Tri joined the Center for Human Resources and Environmental Research (PPSML, Pusat Penelitian Sumber Daya Manusia dan Lingkungan) at the University of Indonesia as a research staff shortly after receiving his master's degree. He also taught at various departments in the University of Indonesia, and from 2001 to 2004 as an associate lecturer at the Jenderal Soedirman University.

In 2010, Tri becamethe secretary of the environmental sciences major. After completing his term as secretary, in July 2014 Tri became the chair of the major. Under his leadership, in 2015 the major prepared an academic manuscript which advocated for the elevation of the environmental science major into a school.
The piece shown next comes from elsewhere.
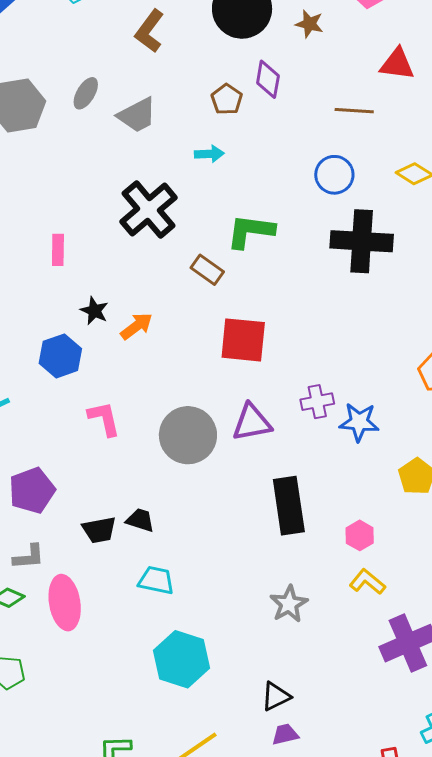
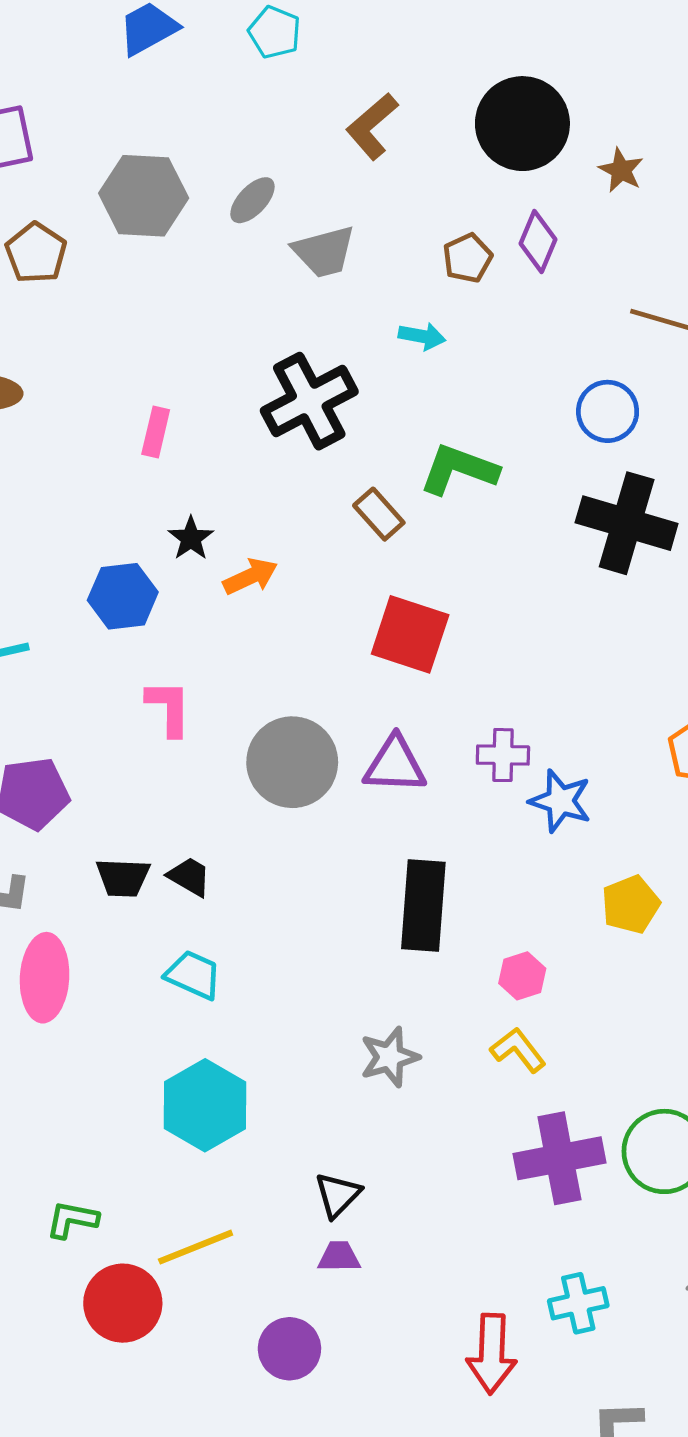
black triangle: (276, 696) -> (338, 1195), turned -32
The University of Indonesia School of Environmental Sciences was established in 2016 and Tri became the deputy director of the school a year later.

Following the sudden death of director Emil Budianto on 30 September 2020, Tri became the acting director of the school. After undergoing a series of selection, on 22 February 2021 Tri became the permanent director of the school. He was installed four days later and served for a four-year term until he was replaced by Supriatna.

== Personal life ==
Tri married Susi Soviana in 1989. The couple has two sons and a daughter and currently resides in Bogor.